Visitors can walk through an inflatable colon, see what healthy tissue is supposed to look like, and learn how problems such as polyps and cancer develop. Doctors hope that inflatable colons will get people talking about colorectal cancer and encourage them to get themselves checked for early signs of the disease.
Colorectal cancer can affect as many as one in 20 people. The American Cancer Society predicts about 93,900 new cases of colon cancer will be diagnosed this year. The group also predicts almost 40,000 cases of rectal cancer.
The death rate associated with colorectal cancer has declined in recent years, probably because of screening that is leading to early detection. Still, colorectal cancer is the third leading cause of cancer-related deaths in the United States if men and women are considered separately. If men and women are combined, it is the second-leading cause of death.

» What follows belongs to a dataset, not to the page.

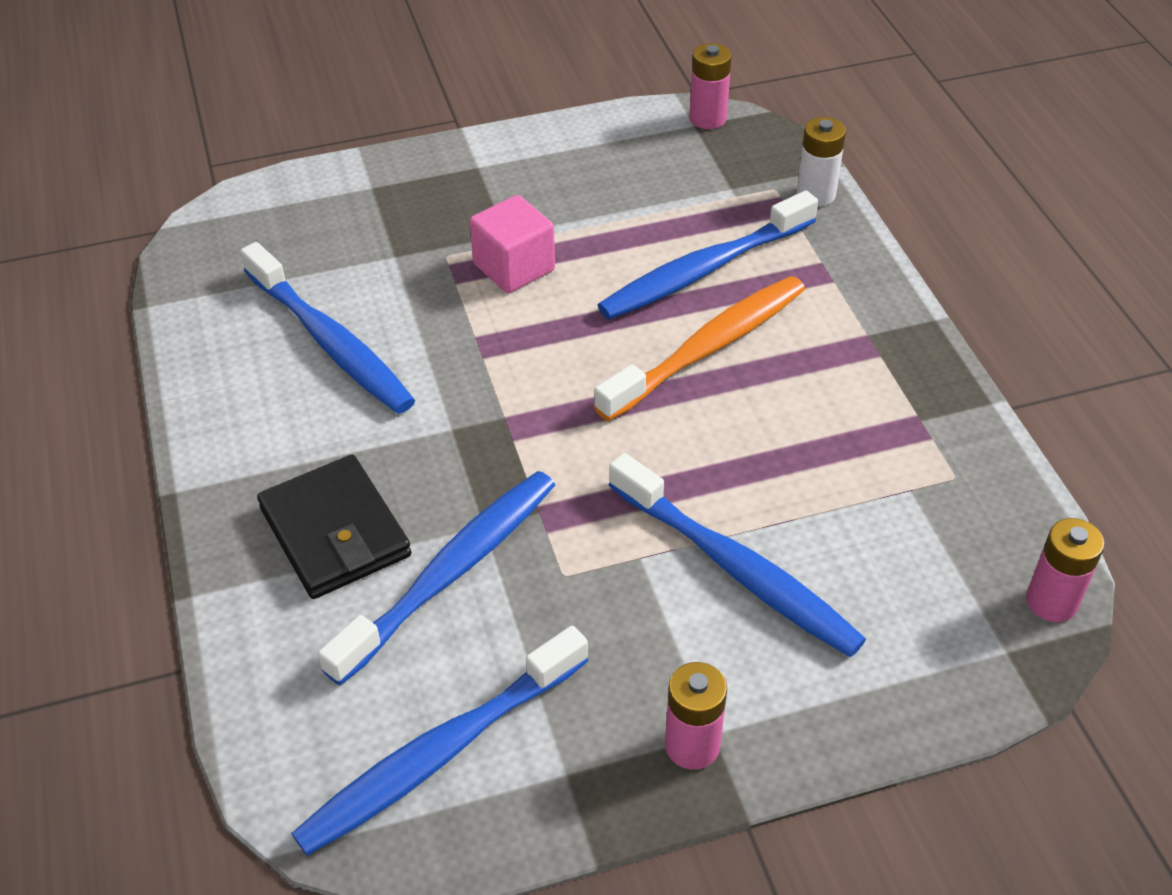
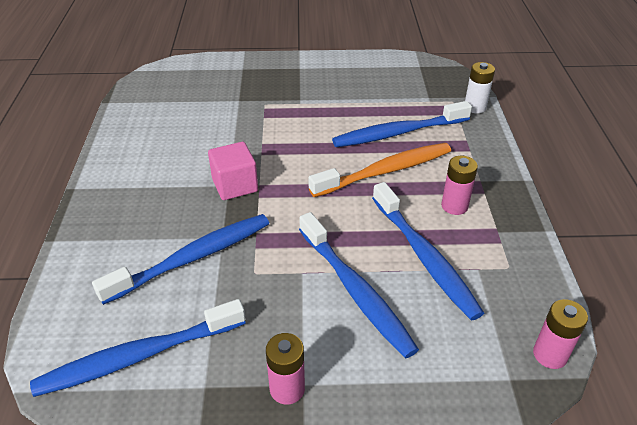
camera: 15 degrees right, 5 degrees down
blue toothbrush [240,242,415,414] -> blue toothbrush moved to [372,182,484,320]
black wallet [257,455,411,599] -> none
pink cube [470,195,555,293] -> pink cube moved to [208,142,258,200]
pink battery [689,43,732,129] -> pink battery moved to [441,156,478,215]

The disease is projected to lead to about 49,700 deaths this year.
The best way to prevent colorectal cancer is to get screened. Doctors recommend that most people get a colonoscopy at age 50 and at least every 10 years after that. People with a family history of cancer should talk to their doctor about getting screened prior to age 50.
Colon cancer often does not have any signs or symptoms until the disease is at an advanced stage. Detecting and removing polyps early can save lives. People can reduce their risk of developing colon cancer by eating more fruits, vegetables, and legumes; eating less red meat; and exercising.